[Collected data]

<<<<

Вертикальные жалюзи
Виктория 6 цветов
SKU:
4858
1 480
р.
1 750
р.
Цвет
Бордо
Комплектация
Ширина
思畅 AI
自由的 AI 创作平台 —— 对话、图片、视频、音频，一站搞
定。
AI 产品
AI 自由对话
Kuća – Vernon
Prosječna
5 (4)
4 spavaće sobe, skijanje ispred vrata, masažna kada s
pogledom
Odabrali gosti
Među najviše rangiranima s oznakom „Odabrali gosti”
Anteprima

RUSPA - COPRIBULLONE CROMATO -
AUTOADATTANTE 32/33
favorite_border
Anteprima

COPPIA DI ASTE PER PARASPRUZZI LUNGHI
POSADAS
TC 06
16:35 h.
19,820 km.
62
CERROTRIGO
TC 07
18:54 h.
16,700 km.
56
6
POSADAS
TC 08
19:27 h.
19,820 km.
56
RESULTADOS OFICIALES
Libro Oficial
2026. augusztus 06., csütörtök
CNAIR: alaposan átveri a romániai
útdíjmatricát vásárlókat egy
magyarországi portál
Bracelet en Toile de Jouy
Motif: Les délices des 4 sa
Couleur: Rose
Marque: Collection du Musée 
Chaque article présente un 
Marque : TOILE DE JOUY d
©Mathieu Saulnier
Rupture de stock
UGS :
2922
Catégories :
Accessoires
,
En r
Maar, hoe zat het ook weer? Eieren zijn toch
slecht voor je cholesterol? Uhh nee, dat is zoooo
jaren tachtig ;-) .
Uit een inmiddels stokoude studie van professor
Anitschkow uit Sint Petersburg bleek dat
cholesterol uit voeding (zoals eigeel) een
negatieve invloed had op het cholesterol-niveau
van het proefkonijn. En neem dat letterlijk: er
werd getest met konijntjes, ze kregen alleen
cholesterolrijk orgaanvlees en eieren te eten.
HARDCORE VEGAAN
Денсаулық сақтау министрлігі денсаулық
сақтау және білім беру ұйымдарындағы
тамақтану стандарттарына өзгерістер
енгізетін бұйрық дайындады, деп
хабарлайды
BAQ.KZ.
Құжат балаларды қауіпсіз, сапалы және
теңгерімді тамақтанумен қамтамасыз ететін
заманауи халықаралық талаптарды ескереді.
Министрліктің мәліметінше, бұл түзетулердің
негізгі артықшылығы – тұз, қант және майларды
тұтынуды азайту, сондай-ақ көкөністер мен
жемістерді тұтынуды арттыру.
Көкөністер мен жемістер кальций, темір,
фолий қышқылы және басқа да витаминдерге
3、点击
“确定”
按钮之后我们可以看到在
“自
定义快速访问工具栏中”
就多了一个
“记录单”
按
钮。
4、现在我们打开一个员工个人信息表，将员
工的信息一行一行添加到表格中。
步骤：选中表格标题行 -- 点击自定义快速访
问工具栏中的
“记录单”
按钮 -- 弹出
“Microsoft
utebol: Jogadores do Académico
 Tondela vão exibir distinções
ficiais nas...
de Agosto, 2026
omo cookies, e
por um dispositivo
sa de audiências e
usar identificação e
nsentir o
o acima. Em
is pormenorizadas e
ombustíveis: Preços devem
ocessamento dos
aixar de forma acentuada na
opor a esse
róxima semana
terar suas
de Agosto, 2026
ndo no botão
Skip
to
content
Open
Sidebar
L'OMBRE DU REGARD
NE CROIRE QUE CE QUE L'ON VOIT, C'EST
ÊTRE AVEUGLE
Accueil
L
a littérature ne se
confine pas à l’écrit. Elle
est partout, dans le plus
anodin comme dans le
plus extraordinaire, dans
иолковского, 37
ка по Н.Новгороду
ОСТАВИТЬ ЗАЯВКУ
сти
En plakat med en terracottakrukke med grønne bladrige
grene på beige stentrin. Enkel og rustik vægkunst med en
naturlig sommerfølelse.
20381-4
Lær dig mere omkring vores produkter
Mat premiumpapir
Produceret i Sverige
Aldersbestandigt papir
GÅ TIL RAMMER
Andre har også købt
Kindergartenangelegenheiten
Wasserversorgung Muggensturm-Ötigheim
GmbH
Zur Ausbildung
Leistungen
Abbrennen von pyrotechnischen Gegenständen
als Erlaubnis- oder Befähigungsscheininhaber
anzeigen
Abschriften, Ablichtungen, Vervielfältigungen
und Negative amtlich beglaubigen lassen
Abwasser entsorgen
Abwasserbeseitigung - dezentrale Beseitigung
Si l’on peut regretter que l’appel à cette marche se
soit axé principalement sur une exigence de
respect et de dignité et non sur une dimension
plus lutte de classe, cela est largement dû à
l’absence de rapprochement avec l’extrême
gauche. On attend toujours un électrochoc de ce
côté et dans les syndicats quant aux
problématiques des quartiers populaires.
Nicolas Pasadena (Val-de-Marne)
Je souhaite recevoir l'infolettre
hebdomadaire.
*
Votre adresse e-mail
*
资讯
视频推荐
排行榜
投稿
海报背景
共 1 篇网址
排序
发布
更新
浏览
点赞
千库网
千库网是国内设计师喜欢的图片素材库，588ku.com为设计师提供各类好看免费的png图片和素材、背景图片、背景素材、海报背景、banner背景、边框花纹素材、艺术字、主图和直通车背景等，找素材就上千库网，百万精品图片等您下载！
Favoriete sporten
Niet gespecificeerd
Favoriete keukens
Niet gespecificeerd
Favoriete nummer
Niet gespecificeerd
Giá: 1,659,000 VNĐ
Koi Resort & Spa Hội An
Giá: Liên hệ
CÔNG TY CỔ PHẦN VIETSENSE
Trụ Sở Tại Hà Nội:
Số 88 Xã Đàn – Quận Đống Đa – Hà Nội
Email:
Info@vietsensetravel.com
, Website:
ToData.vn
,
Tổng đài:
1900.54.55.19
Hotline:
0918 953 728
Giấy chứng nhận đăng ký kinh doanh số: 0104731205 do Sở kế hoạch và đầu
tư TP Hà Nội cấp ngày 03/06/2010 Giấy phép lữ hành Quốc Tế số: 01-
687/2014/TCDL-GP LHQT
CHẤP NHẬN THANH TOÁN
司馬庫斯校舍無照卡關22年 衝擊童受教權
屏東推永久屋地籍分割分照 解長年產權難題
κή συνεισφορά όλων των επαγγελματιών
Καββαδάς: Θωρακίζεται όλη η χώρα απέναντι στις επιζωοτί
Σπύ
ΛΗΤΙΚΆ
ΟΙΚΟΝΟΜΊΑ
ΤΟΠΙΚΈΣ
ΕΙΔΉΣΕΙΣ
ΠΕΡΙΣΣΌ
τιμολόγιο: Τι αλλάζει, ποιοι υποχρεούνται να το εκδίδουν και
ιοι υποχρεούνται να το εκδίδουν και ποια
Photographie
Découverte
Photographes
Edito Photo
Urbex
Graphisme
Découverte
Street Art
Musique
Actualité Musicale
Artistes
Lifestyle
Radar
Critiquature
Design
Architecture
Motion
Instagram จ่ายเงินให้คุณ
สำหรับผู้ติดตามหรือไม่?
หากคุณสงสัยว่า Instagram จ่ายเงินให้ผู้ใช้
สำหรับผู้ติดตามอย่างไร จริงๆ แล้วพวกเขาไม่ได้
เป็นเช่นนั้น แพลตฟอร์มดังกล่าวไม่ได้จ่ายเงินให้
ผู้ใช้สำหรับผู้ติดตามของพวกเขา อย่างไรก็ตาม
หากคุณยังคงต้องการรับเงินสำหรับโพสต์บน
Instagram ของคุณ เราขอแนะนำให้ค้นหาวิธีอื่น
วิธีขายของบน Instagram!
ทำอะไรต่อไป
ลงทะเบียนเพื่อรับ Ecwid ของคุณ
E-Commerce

>>>>

> [WHAT TO PRODUCE]
Identify every line in the rows above that contains the word "dans", and copy each such line. Case counts.

> [THE COMPLETED TASK]
est partout, dans le plus
anodin comme dans le
plus extraordinaire, dans
côté et dans les syndicats quant aux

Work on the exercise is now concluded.